Feasibility and efficacy of electromotive intraperitoneal drug delivery: A hybrid study

Intraperitoneal drug delivery (IPDD) is increasingly used to treat peritoneal metastases (PM). However, the adverse biomechanical properties of tumor tissue, such as elevated interstitial fluid pressure and matrix stiffness, are known to impede the transport and efficacy of small-molecule anticancer drugs and nanoparticles (NPs). Physical methods may enhance tissue penetration after IPDD treatment. In this study, we explored the use of an electrical direct current (DC) field generated by electromotive drug administration (EMDA) as a novel physical method to enhance tissue penetration after IPDD. This method involves the combination of a fluid column with a pulsed DC current. A novel in vitro setup was developed in combination with a computational fluid dynamics (CFD) model to test the effects of different treatment variables on the penetration of 100 and 200 nm positively charged NPs in healthy porcine peritoneal samples.

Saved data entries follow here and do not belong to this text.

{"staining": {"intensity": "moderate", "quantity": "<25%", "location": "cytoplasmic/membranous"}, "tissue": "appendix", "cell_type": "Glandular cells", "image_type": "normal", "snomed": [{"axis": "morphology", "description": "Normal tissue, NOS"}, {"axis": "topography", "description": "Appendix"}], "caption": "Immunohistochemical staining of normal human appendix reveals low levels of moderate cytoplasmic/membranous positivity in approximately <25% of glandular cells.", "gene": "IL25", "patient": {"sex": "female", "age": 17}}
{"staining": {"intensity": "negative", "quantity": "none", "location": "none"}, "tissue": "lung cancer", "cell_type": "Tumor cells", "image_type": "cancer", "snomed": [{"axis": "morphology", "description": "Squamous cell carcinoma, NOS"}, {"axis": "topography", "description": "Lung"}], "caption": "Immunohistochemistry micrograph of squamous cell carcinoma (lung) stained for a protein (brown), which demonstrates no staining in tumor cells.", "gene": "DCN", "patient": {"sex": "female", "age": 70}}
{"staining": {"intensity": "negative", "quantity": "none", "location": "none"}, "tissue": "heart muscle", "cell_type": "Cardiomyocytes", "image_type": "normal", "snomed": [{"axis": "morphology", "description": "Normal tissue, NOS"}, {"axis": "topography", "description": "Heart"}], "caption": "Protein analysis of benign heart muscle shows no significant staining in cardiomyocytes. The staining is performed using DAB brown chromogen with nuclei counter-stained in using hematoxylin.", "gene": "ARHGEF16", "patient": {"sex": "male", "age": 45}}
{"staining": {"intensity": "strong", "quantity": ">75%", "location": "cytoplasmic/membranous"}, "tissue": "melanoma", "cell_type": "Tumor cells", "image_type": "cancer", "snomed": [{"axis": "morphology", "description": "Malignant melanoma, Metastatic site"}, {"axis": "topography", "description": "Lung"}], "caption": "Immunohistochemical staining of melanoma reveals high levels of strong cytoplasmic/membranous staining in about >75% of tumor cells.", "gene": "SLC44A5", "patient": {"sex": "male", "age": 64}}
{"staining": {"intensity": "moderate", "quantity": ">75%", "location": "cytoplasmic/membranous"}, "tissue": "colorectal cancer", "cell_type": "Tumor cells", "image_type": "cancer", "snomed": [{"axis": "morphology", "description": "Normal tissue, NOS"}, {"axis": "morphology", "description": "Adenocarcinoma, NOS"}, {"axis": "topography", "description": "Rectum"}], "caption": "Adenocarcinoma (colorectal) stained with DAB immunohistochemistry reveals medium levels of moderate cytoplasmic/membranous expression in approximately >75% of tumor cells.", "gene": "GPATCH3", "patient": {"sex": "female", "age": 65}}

We found that tissue penetration using EMDA improved with increasing current intensity, higher temperature of the carrier fluid, and longer administration time, with a plateau reached at 30 min. Isotonic carrier fluids performed better compared to hypotonic and hypertonic solutions. Using these optimized parameters, in vivo studies were performed in both healthy and tumor-induced rats, where peritoneal tissues from all animals and tumor samples from the tumor-induced group were evaluated. EMDA was well tolerated and resulted in significantly enhanced penetration of 100 nm NPs, achieving deeper and more uniform distribution within healthy peritoneum and tumor nodules, irrespective of the anatomical location. These findings highlight EMDA as a promising approach to overcome intrinsic transport barriers of PM and underscore its potential to improve the efficacy of intraperitoneal NP-based therapy for peritoneal metastases.